Manufacturing Industry
The Outsourcing Evolution - in men's clothing - Statistical Data Included
Bobbin, May, 2001 by Jules Abend
It's also been argued that Canadian producers have had an extra advantage over their U.S. counterparts because they have been able to buy high-quality imported woolen piece goods less expensively. Until this past October, when the Trade and Development Act of 2000 (TDA) was implemented, tariffs on these fabrics for U.S. makers were 30.6 percent greater than the levies Canadian companies paid. As a part of the TDA, which provides preferential U.S. trade access to countries in Africa and the Caribbean Basin Initiative, tariffs on super 100s and better fabrics were lowered to 6 percent. In addition, the tariff on super 80s was lowered to 18 percent, the same duty charged for an imported worsted suit. There currently are quantity limitations on these fabrics, but they will ease over the next three years.

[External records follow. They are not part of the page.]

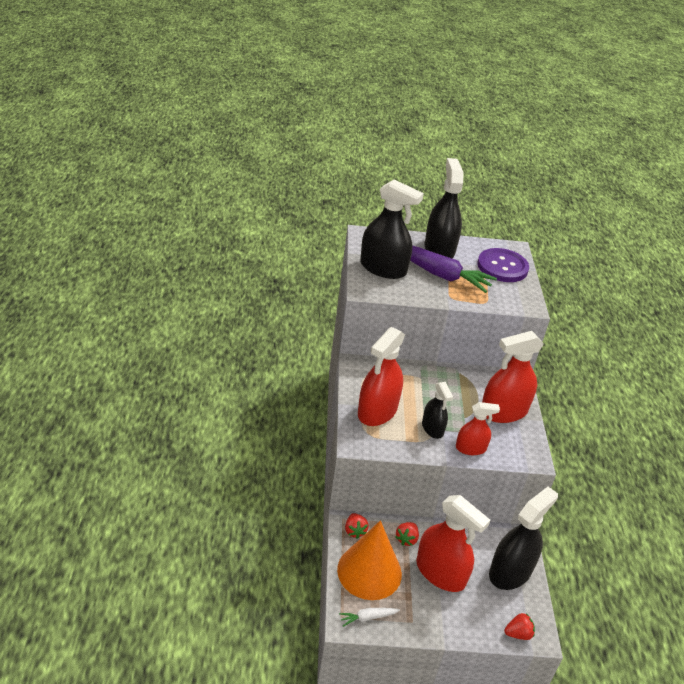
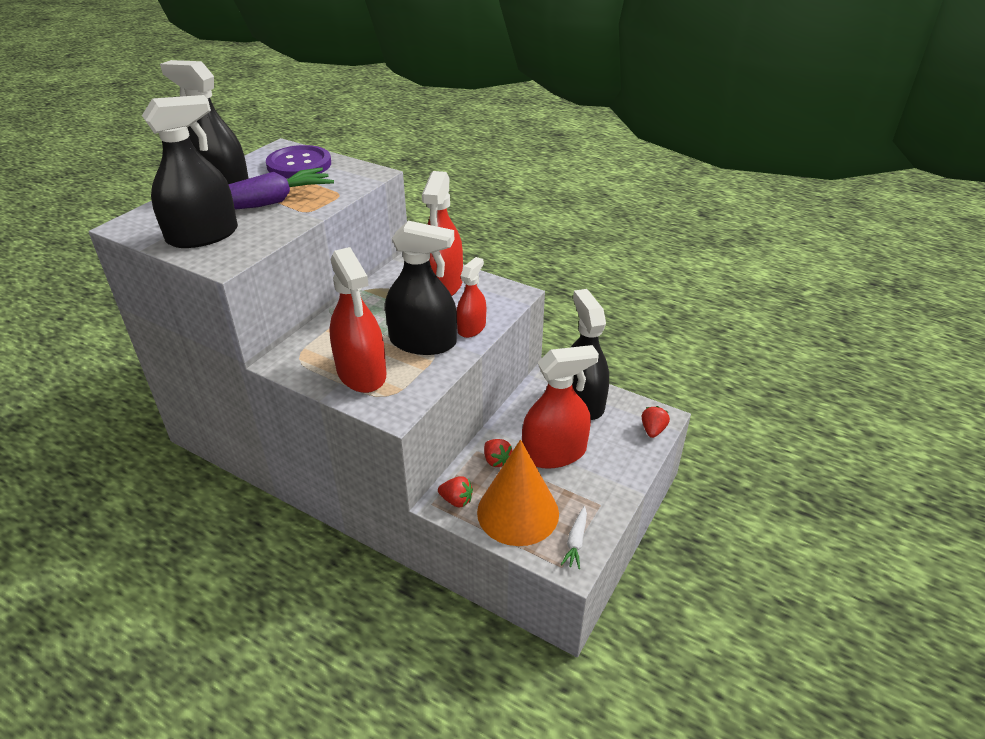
camera: 55 degrees left, 0 degrees up
black spray bottle [422,382,453,439] -> black spray bottle [385,221,457,355], size x1.74

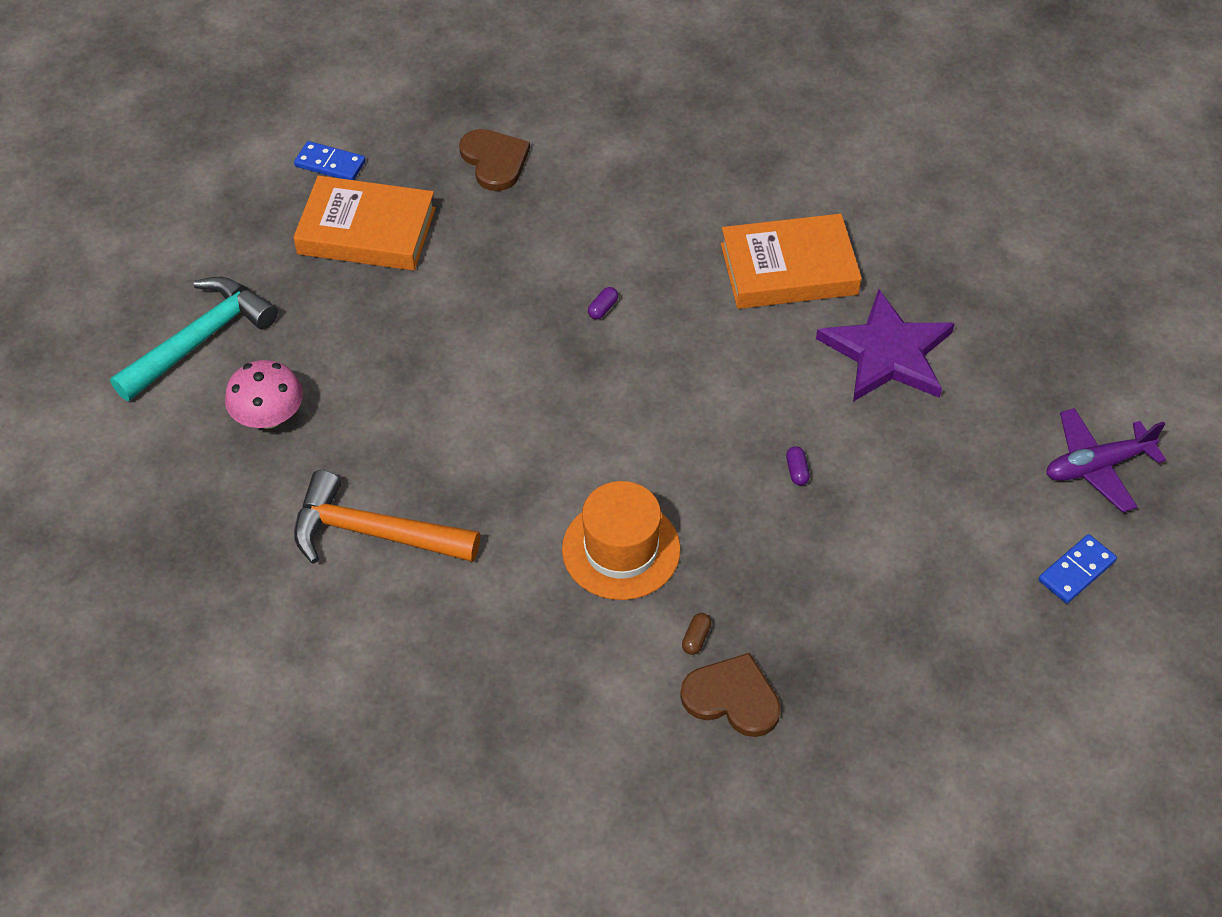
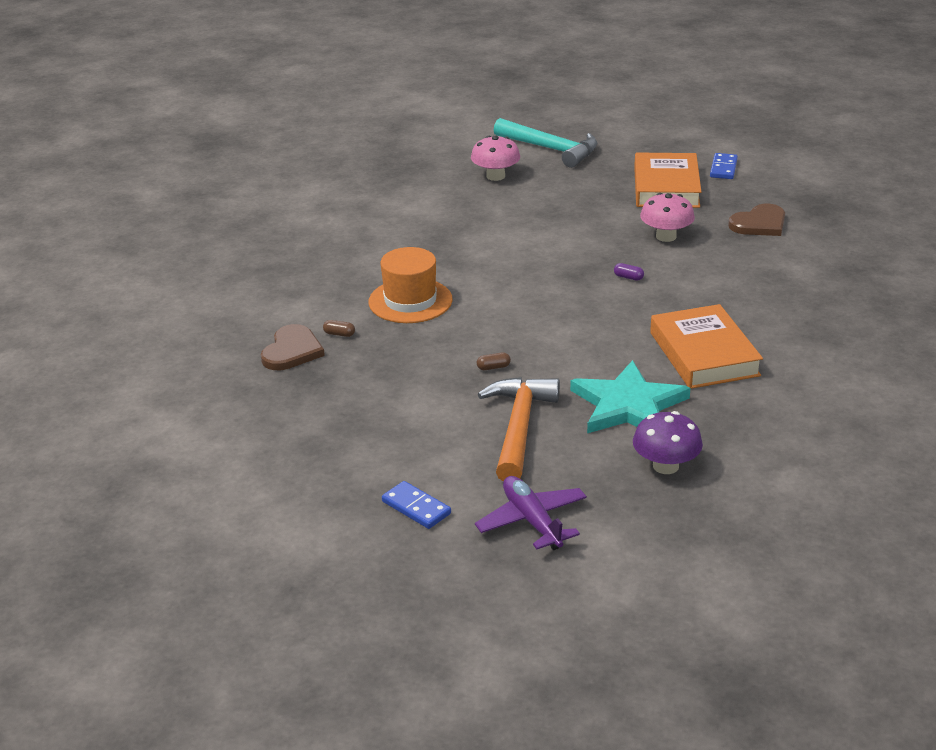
camera: 85 degrees right, 20 degrees down
orange hammer [294,470,480,564] -> orange hammer moved to [478,377,560,482]
purple capsule [786,446,810,485] -> brown capsule [477,352,511,370]
purple star [816,289,955,402] -> turquoise star [570,360,690,433]
none -> purple mushroom [633,411,703,474]
none -> pink mushroom [640,193,695,242]

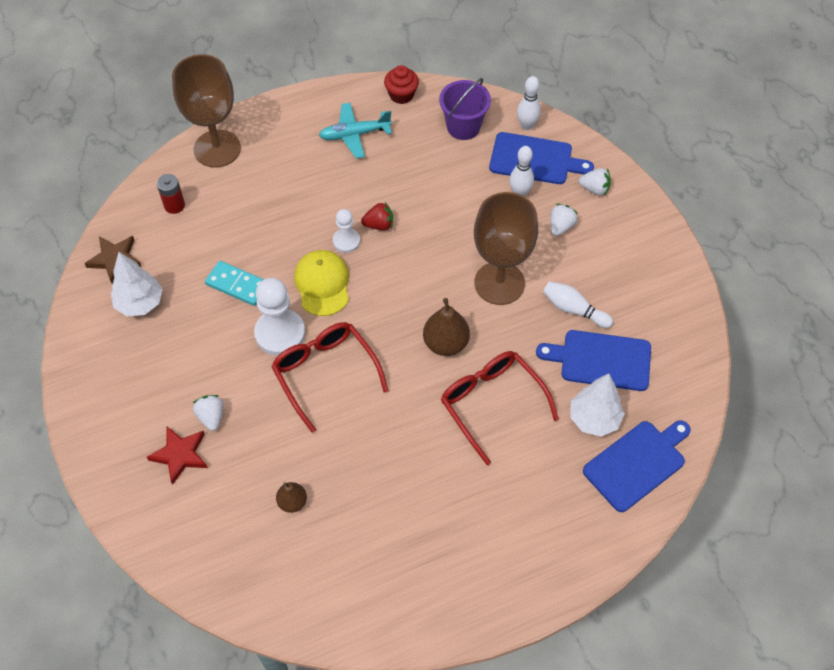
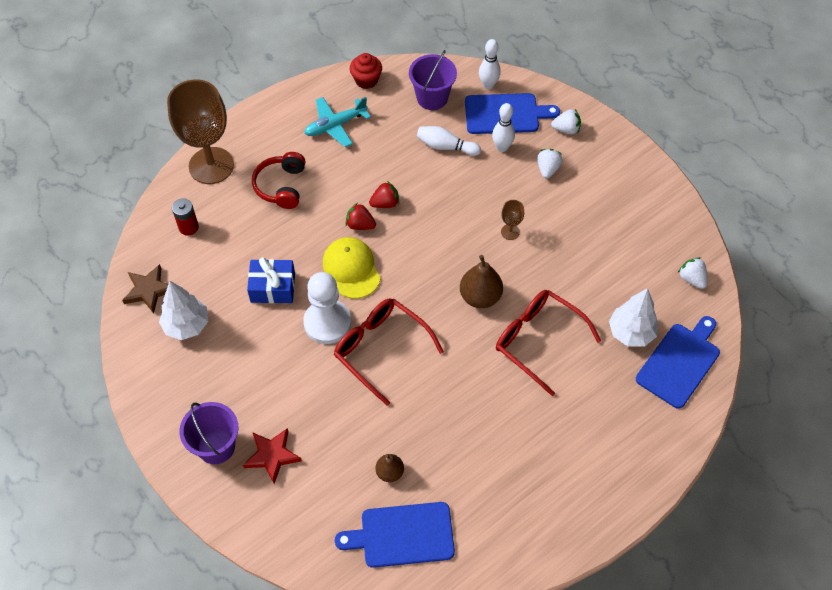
camera: 15 degrees left, 0 degrees up
white strawberry [193,395,224,431] -> white strawberry moved to [678,257,707,289]
turquoise domino [205,261,264,306] -> blue gift [247,257,295,303]
white pawn [333,209,360,253] -> red strawberry [345,203,376,230]
brown goblet [474,192,538,305] -> brown goblet [501,200,524,240], size x0.40
blue cutting board [536,330,651,391] -> blue cutting board moved to [335,502,455,568]
white bowling pin [543,281,613,328] -> white bowling pin moved to [417,126,481,156]
none -> purple bucket [179,402,239,464]
none -> red headphones [252,152,305,209]

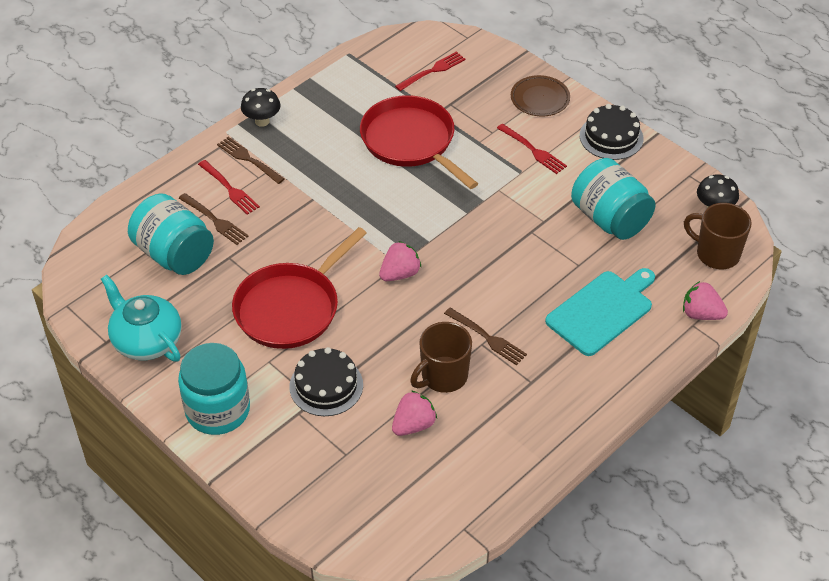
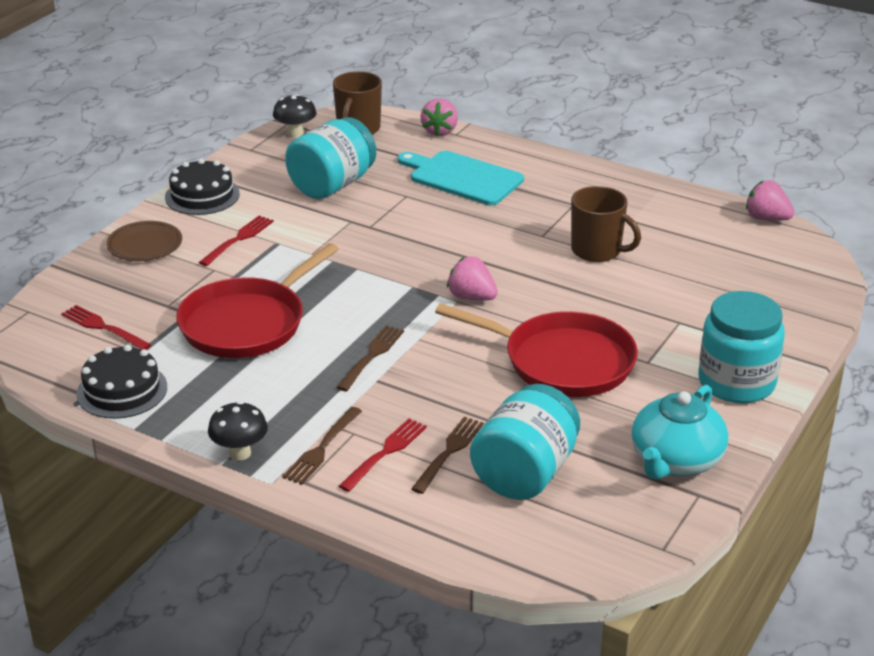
camera: 105 degrees left, 15 degrees down
black cake [289,347,363,416] -> black cake moved to [76,345,167,419]
pink strawberry [392,391,437,436] -> pink strawberry moved to [746,180,795,221]
brown fork [444,308,527,365] -> brown fork moved to [336,325,404,391]

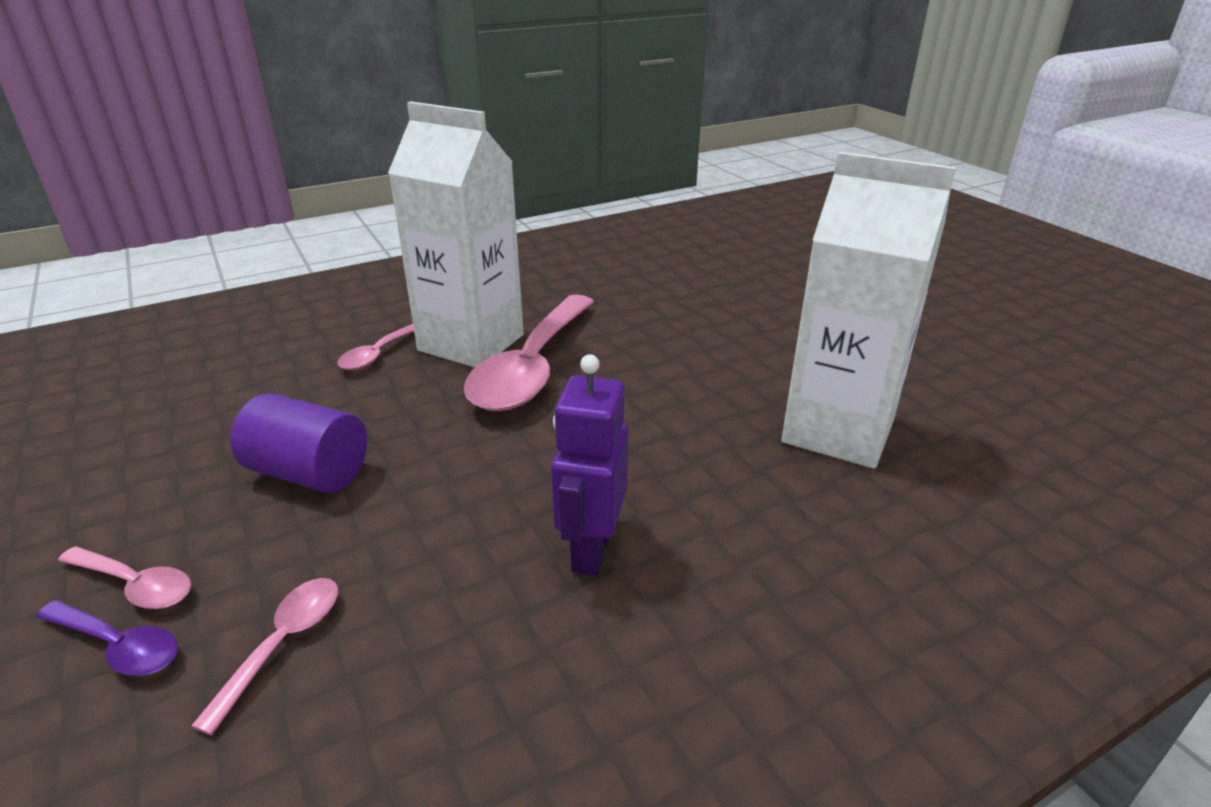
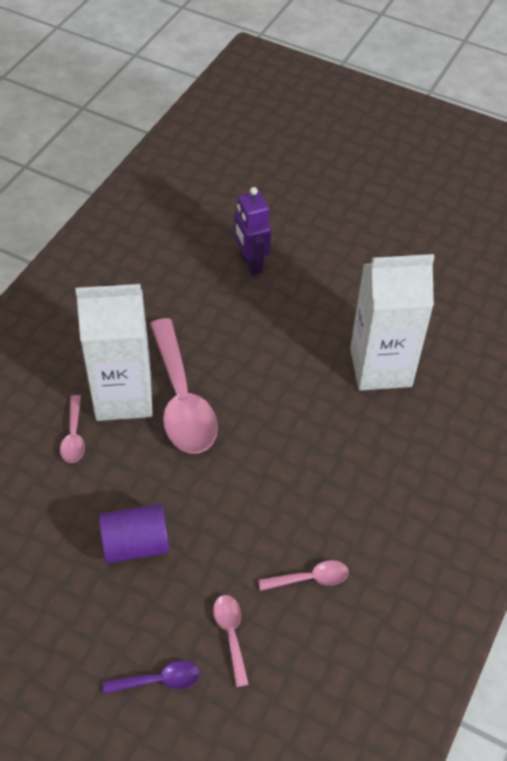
camera: 35 degrees left, 20 degrees up
pink spoon [58,546,191,609] -> pink spoon moved to [258,560,349,591]
purple robot [551,354,628,576] -> purple robot moved to [234,187,271,275]

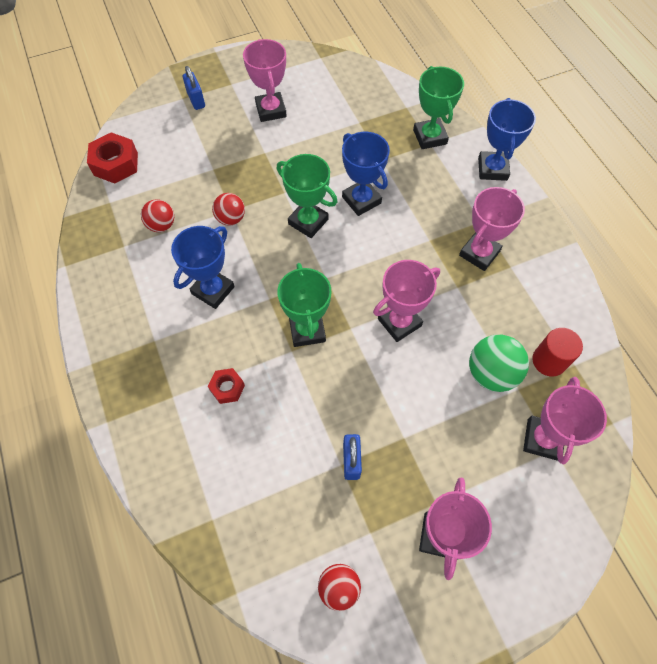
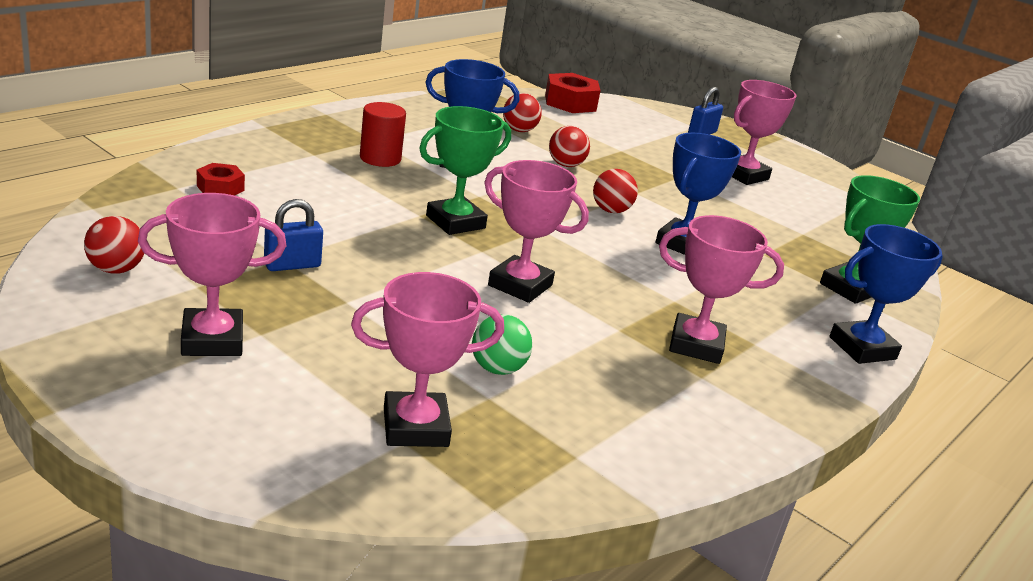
camera: 60 degrees right, 35 degrees down
red nut [208,368,245,404] -> red nut moved to [197,163,245,195]
green trophy [276,154,338,238] -> red ball [593,169,638,213]
green ball [469,335,529,392] -> green ball [472,314,532,375], size x0.65
red cylinder [532,328,583,376] -> red cylinder moved to [360,102,406,167]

Looking ahead, these tariff reductions will lower costs for U.S. makers. It also will provide them with an opportunity to become more price-competitive with other countries, depending on how much of the cost savings is passed on to the consumer, says William's colleague Curt Clark, a KSA manager. But he emphasizes, "There are still some advantages north of the border, in addition to the two-shell construction."
Clark observes that other factors, such as the current exchange rates, competitive wages and lower fringes, also play into the picture. "When you [compare] construction, wages and fringes, even if material costs are equal [in Canada and the United States], Canada [may have] a slight advantage."
Clark notes that the U.S. tailored clothing industry as a whole seems to be at a crossroads right now and is following the rest of the apparel industry's move offshore, which has taken place over the past decade. The lower-end tailored clothing market is already gone and, in his estimation, mid-range makers are not far behind. "Even in light of the improving duty picture," he says, "no one is going to come back to the United States [to manufacture]. Companies can slow the erosion, but it's still going to happen. It's just a matter of eventual acceptance.
"It has always been our view at KSA that, given the same technical resources, the same working conditions, the same training and the same types of skilled individuals, you can replicate the [U.S. manufacturing] environment, Clark continues. "We have successfully done that in other apparel categories, and [tailored] clothing ultimately should be no different -- whether it is in Mexico, Costa Rica or the Dominican Republic."
Williams adds: "We're not going to see Oxford or Hickey [moving offshore]. They would be afraid of losing control. There is a big concern about [workforce] skills from their point of view. But for mid-range garments, it's really all in the training and the setup, and the commitment to the training. I think you can successfully make these garments [in low-wage countries]."
Outsourcing Abounds
While the upper mid-range makers are facing tough decisions about offshore production, the lower-end makers have been busy developing offshore sourcing programs. For instance, Lanier Clothes has been outsourcing since the early 1970s and is making the majority of its $300 to $400 retail price suits in Mexico, the Caribbean, Eastern Europe, South America and Asia, in about 13 plants.